# Installing pyspark Module

In [1]:
!pip install pyspark

Defaulting to user installation because normal site-packages is not writeable


# Beginning a SparkSession & Building a spark instance

In [2]:
from pyspark.sql import SparkSession
spark = SparkSession.builder.appName('classification').getOrCreate()

In [3]:
from pyspark.sql.functions import count, mean, when, lit, create_map, regexp_extract
from itertools import chain

# Loading and Reading the Dataset

In [4]:
data1 = spark.read.csv('train.csv',\
                     header=True, inferSchema=True)
data2 = spark.read.csv('test.csv', \
                     header=True, inferSchema=True)

# Viewing the Dataframe Schema 

In [5]:
data1.printSchema()

root
 |-- PassengerId: integer (nullable = true)
 |-- Survived: integer (nullable = true)
 |-- Pclass: integer (nullable = true)
 |-- Name: string (nullable = true)
 |-- Sex: string (nullable = true)
 |-- Age: double (nullable = true)
 |-- SibSp: integer (nullable = true)
 |-- Parch: integer (nullable = true)
 |-- Ticket: string (nullable = true)
 |-- Fare: double (nullable = true)
 |-- Cabin: string (nullable = true)
 |-- Embarked: string (nullable = true)



# Showing First 10 Rows of the Dataframe 

In [6]:
data1.show(10)

+-----------+--------+------+--------------------+------+----+-----+-----+----------------+-------+-----+--------+
|PassengerId|Survived|Pclass|                Name|   Sex| Age|SibSp|Parch|          Ticket|   Fare|Cabin|Embarked|
+-----------+--------+------+--------------------+------+----+-----+-----+----------------+-------+-----+--------+
|          1|       0|     3|Braund, Mr. Owen ...|  male|22.0|    1|    0|       A/5 21171|   7.25| null|       S|
|          2|       1|     1|Cumings, Mrs. Joh...|female|38.0|    1|    0|        PC 17599|71.2833|  C85|       C|
|          3|       1|     3|Heikkinen, Miss. ...|female|26.0|    0|    0|STON/O2. 3101282|  7.925| null|       S|
|          4|       1|     1|Futrelle, Mrs. Ja...|female|35.0|    1|    0|          113803|   53.1| C123|       S|
|          5|       0|     3|Allen, Mr. Willia...|  male|35.0|    0|    0|          373450|   8.05| null|       S|
|          6|       0|     3|    Moran, Mr. James|  male|null|    0|    0|      

# Transforming Spark Dataframe by Limiting and Converting It to a Pandas Dataframe

In [7]:
data1.limit(4).toPandas()

Unnamed: 0,PassengerId,Survived,Pclass,Name,Sex,Age,SibSp,Parch,Ticket,Fare,Cabin,Embarked
0,1,0,3,"Braund, Mr. Owen Harris",male,22.0,1,0,A/5 21171,7.25,,S
1,2,1,1,"Cumings, Mrs. John Bradley (Florence Briggs Th...",female,38.0,1,0,PC 17599,71.2833,C85,C
2,3,1,3,"Heikkinen, Miss. Laina",female,26.0,0,0,STON/O2. 3101282,7.925,,S
3,4,1,1,"Futrelle, Mrs. Jacques Heath (Lily May Peel)",female,35.0,1,0,113803,53.1,C123,S


#  Selecting 4 Columns for Inspect within Spark

In [8]:
data1.select('Pclass', 'Fare', 'Survived', 'Age').show(4)

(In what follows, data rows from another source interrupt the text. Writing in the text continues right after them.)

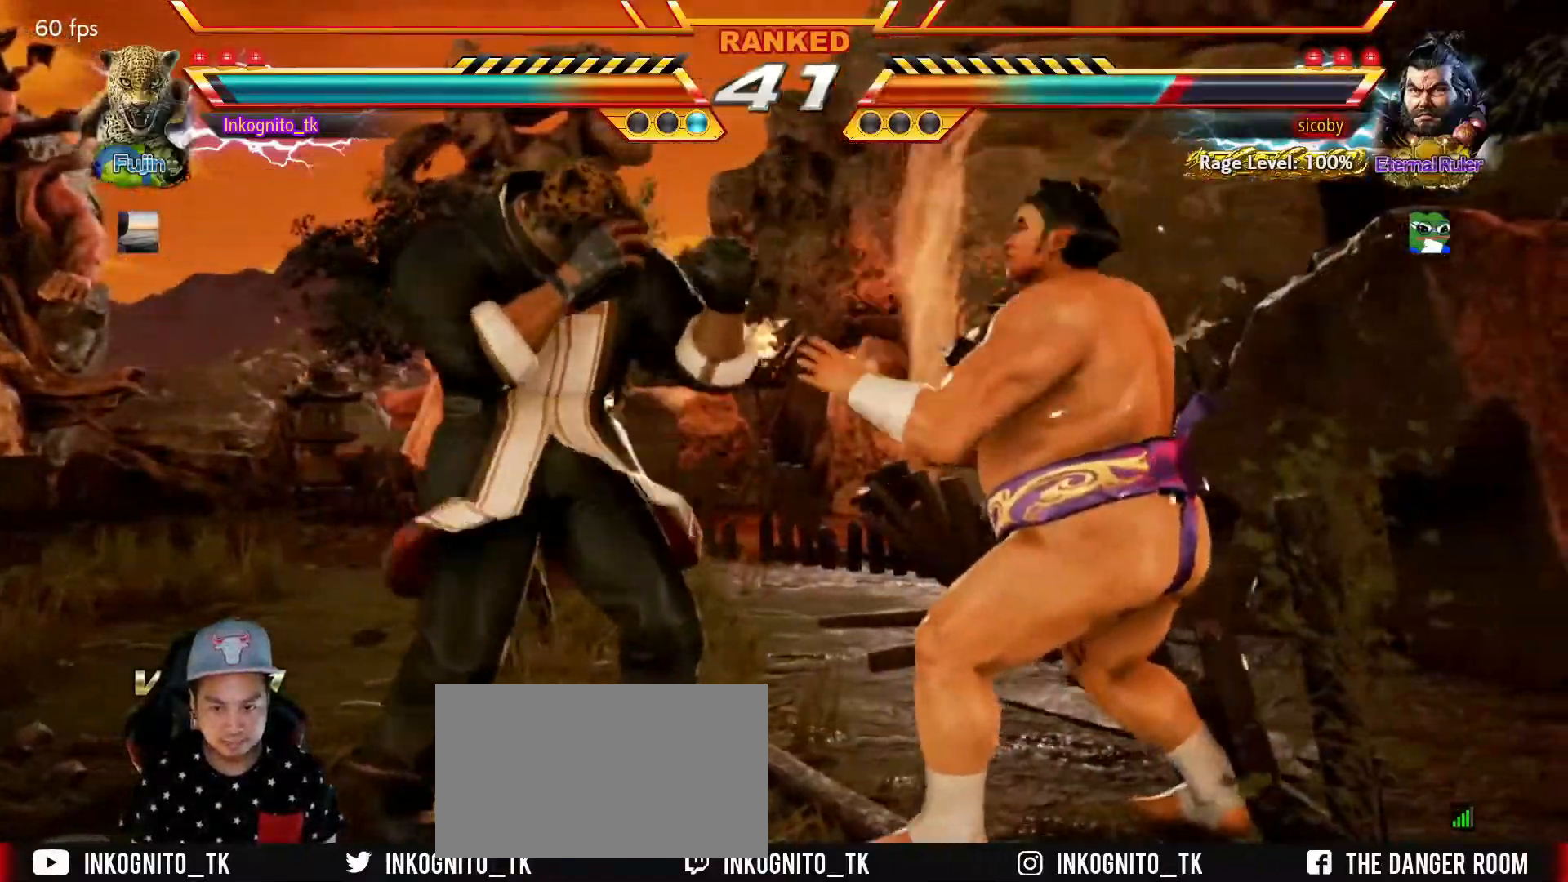
{"buttons": [], "left_stick": "left", "events": [[67, "left_stick", "left"], [267, "left_stick", "down-left"], [483, "left_stick", "left"]]}
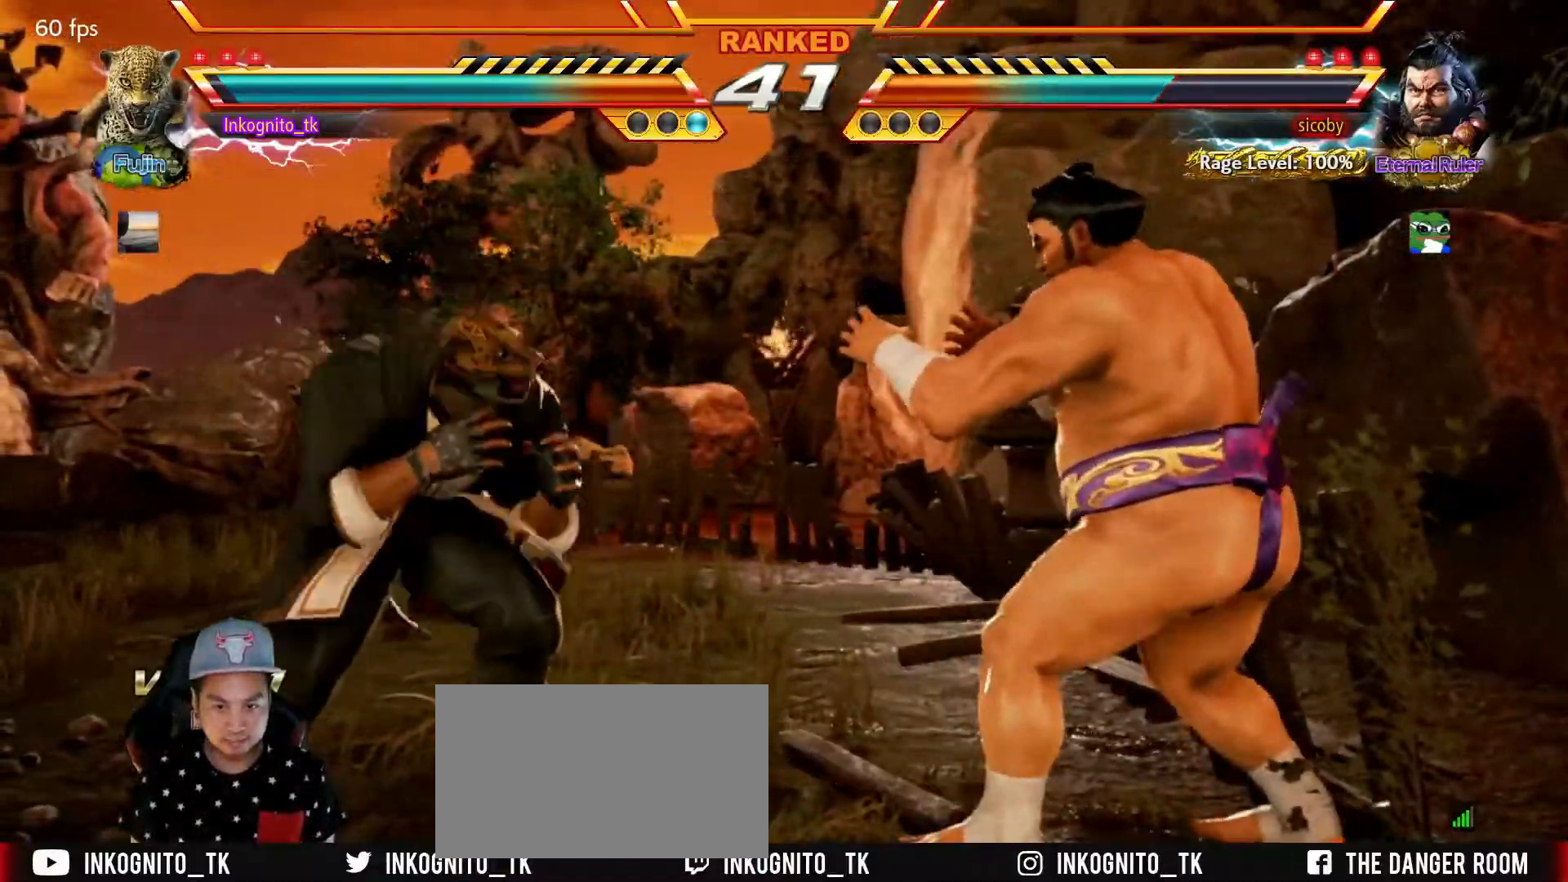
{"buttons": [], "left_stick": "down", "events": [[50, "left_stick", "center"], [100, "left_stick", "left"], [283, "left_stick", "center"], [350, "left_stick", "down"]]}
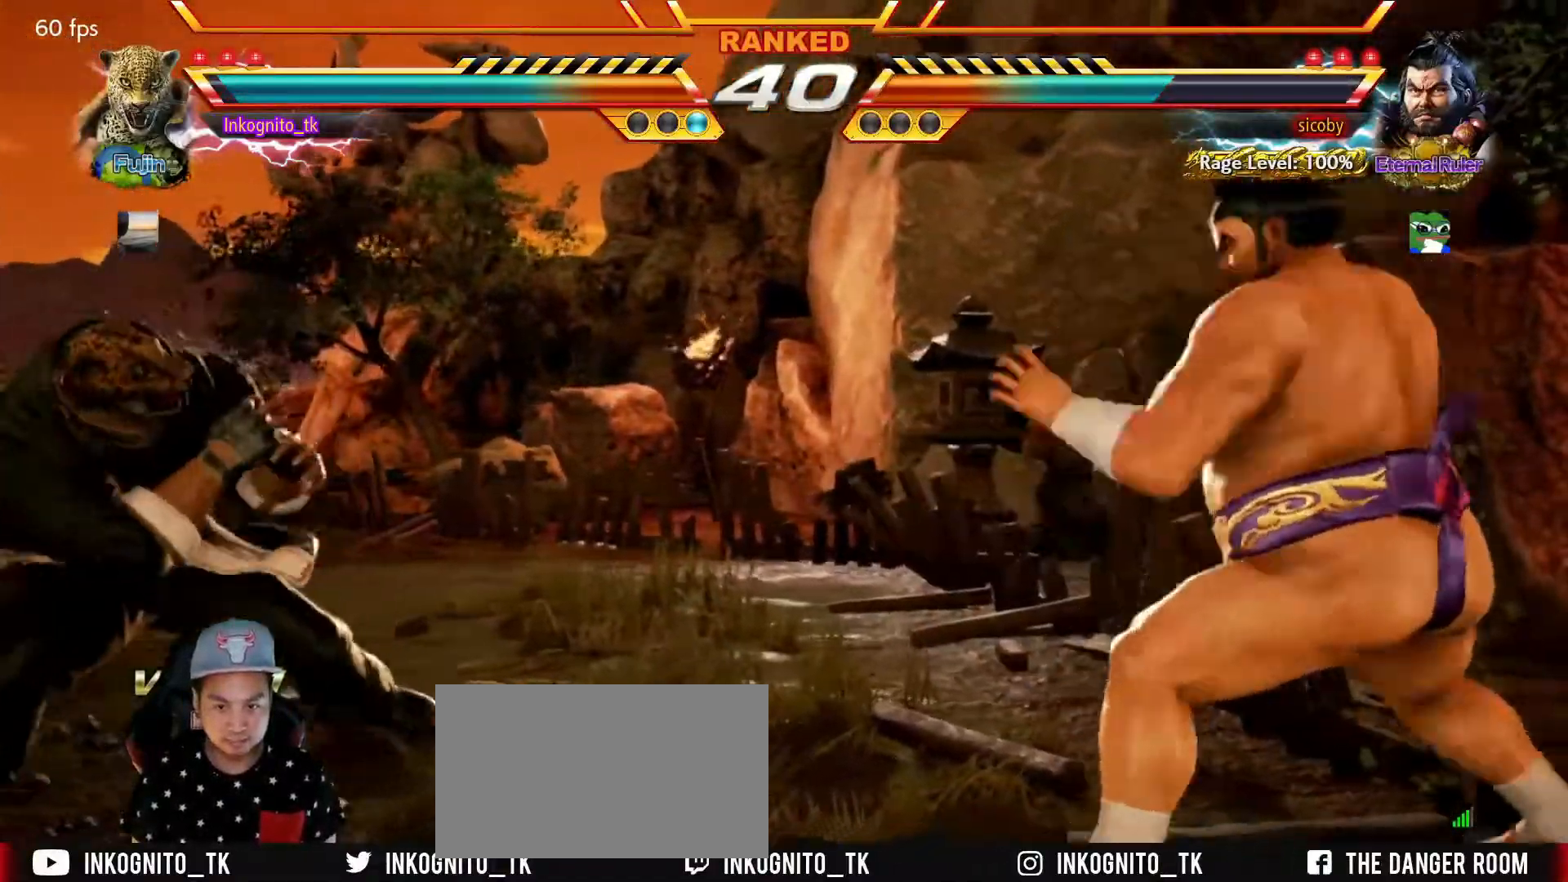
{"buttons": [], "left_stick": "left", "events": [[117, "left_stick", "right"], [183, "left_stick", "center"], [250, "left_stick", "right"], [367, "left_stick", "left"], [417, "left_stick", "center"], [467, "left_stick", "left"]]}
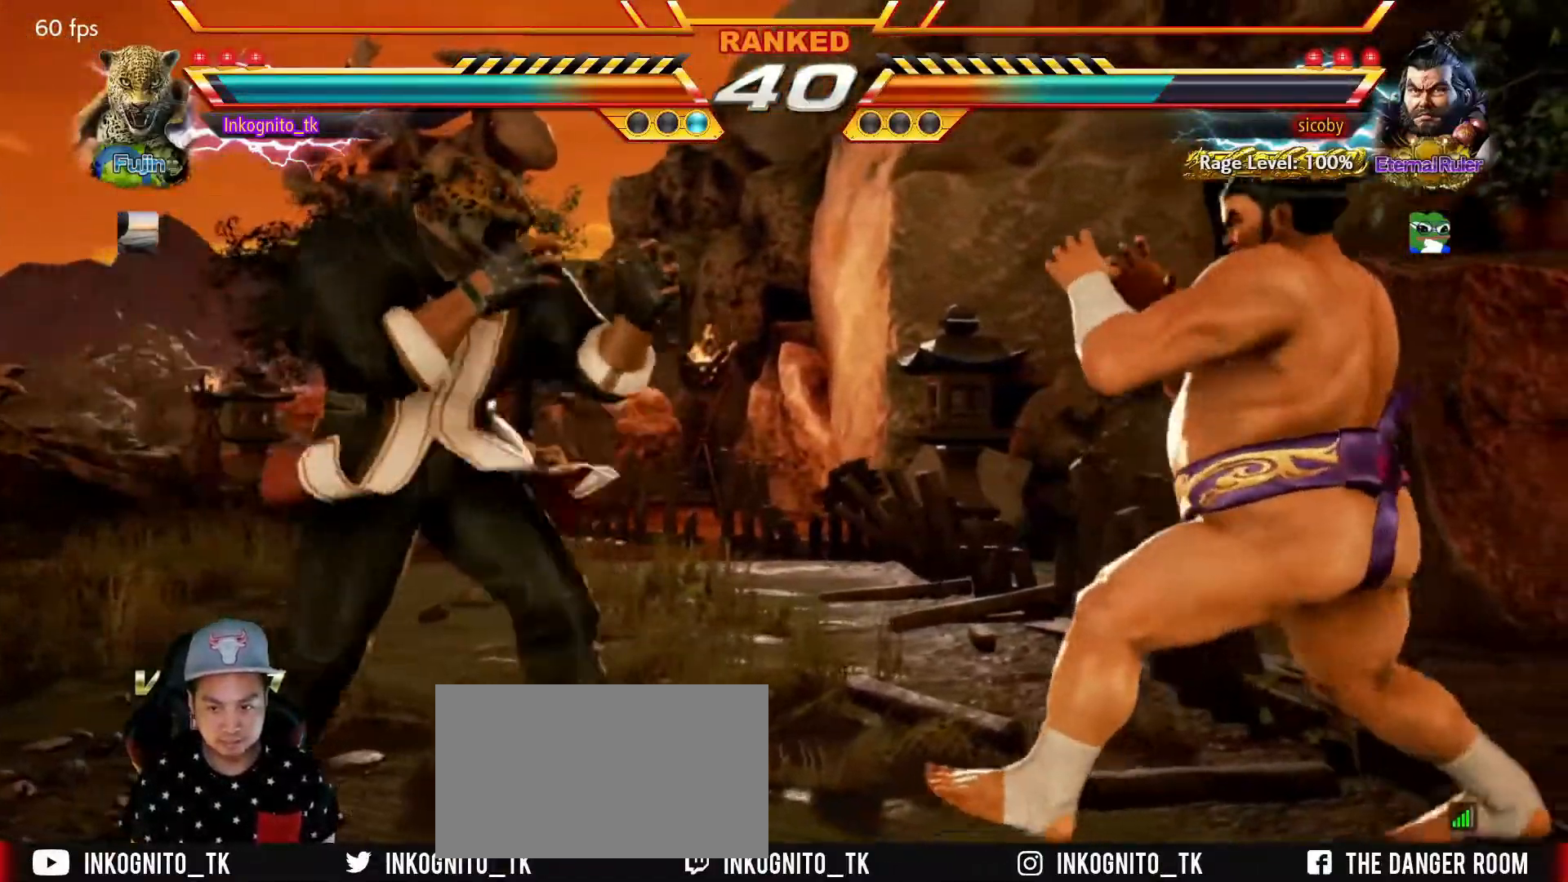
{"buttons": [], "left_stick": "down", "events": [[133, "left_stick", "down"], [183, "left_stick", "center"], [250, "left_stick", "down"]]}
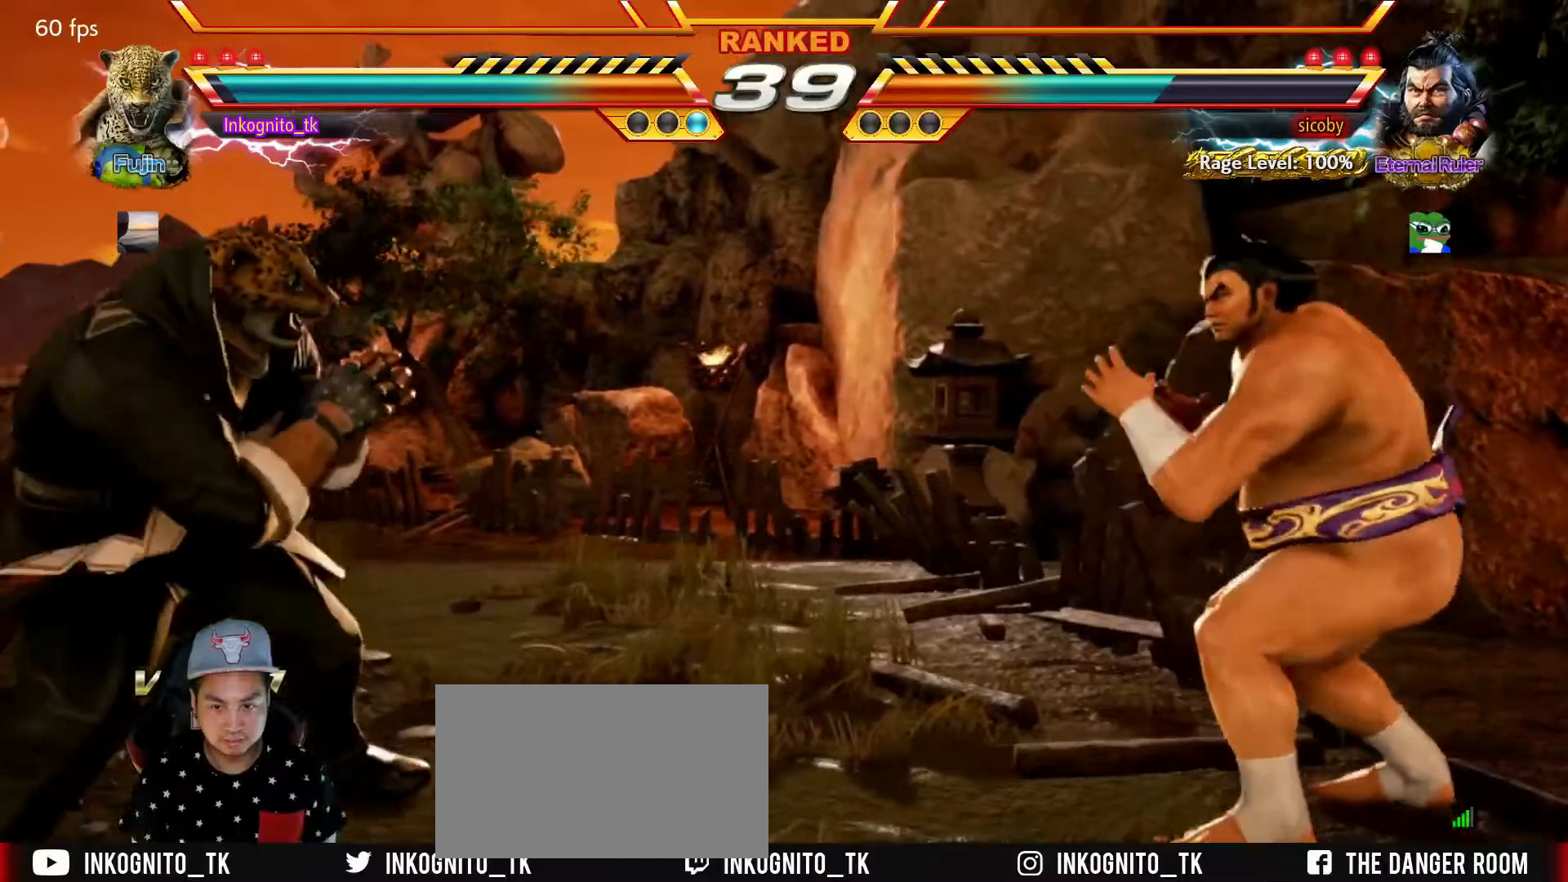
{"buttons": [], "left_stick": "center", "events": [[34, "left_stick", "right"], [67, "TRIANGLE", "down"], [150, "TRIANGLE", "up"], [167, "left_stick", "center"]]}
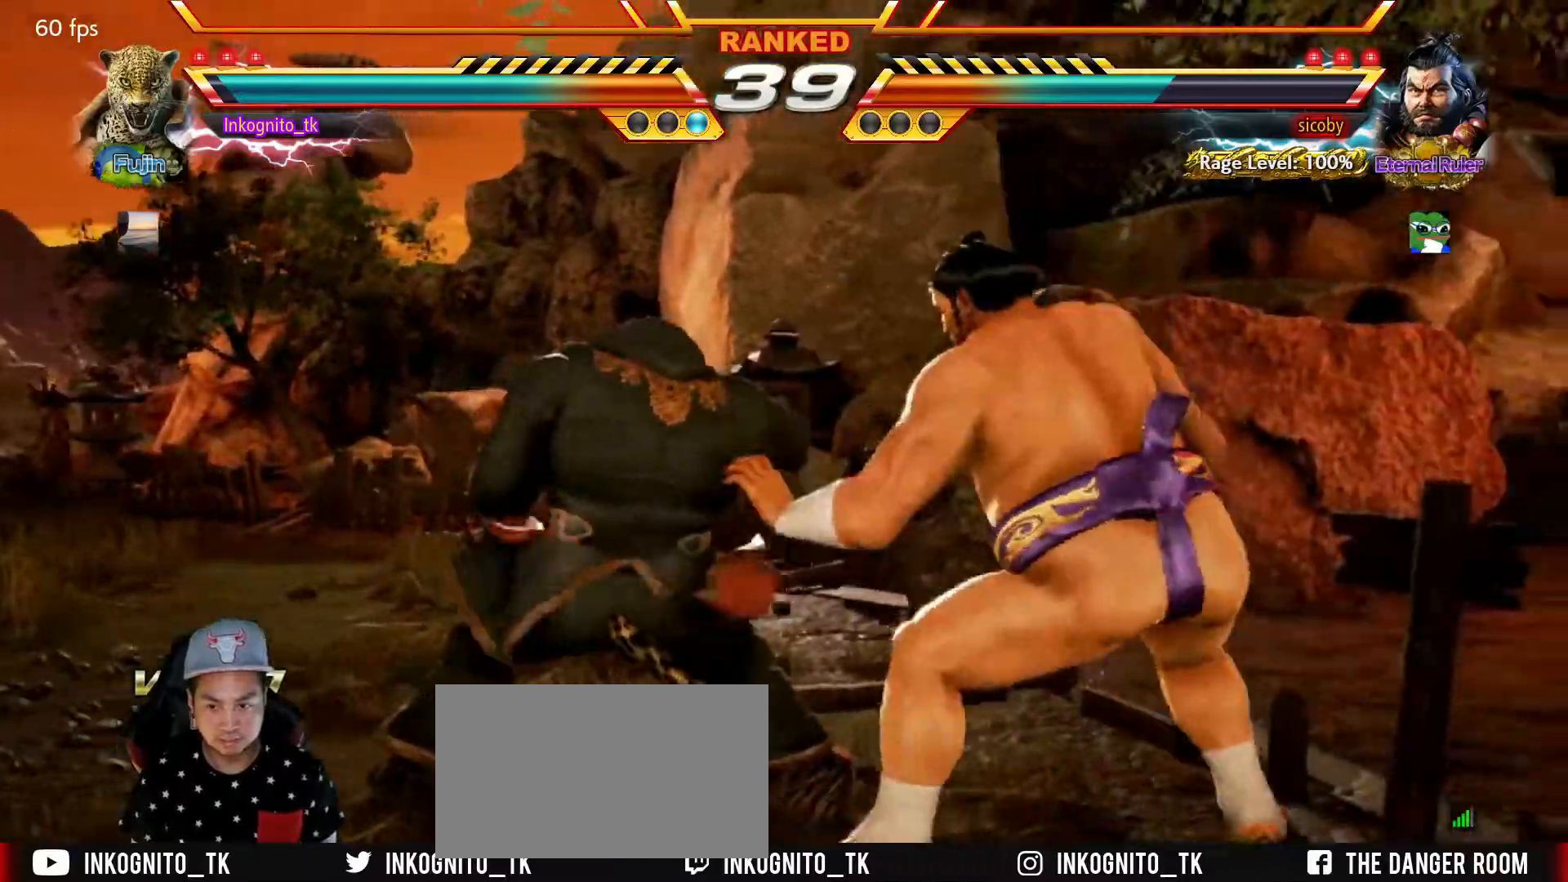
{"buttons": [], "left_stick": "left", "events": [[150, "left_stick", "left"]]}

+------+-------+--------+----+
|Pclass|   Fare|Survived| Age|
+------+-------+--------+----+
|     3|   7.25|       0|22.0|
|     1|71.2833|       1|38.0|
|     3|  7.925|       1|26.0|
|     1|   53.1|       1|35.0|
+------+-------+--------+----+
only showing top 4 rows



# Applying the Summary() Method

In [9]:
data1.select('Pclass', 'Fare', 'Survived', 'Age').summary().show()

+-------+------------------+-----------------+-------------------+------------------+
|summary|            Pclass|             Fare|           Survived|               Age|
+-------+------------------+-----------------+-------------------+------------------+
|  count|               891|              891|                891|               714|
|   mean| 2.308641975308642| 32.2042079685746| 0.3838383838383838| 29.69911764705882|
| stddev|0.8360712409770491|49.69342859718089|0.48659245426485753|14.526497332334035|
|    min|                 1|              0.0|                  0|              0.42|
|    25%|                 2|           7.8958|                  0|              20.0|
|    50%|                 3|          14.4542|                  0|              28.0|
|    75%|                 3|             31.0|                  1|              38.0|
|    max|                 3|         512.3292|                  1|              80.0|
+-------+------------------+-----------------+--------

# Showing Total Number of Rows and Columns present in the Dataframe

In [10]:
print('No. of columns present in the dataframe: \t', len(data1.columns))
print('No. of rows present in the dataframe: \t', data1.count())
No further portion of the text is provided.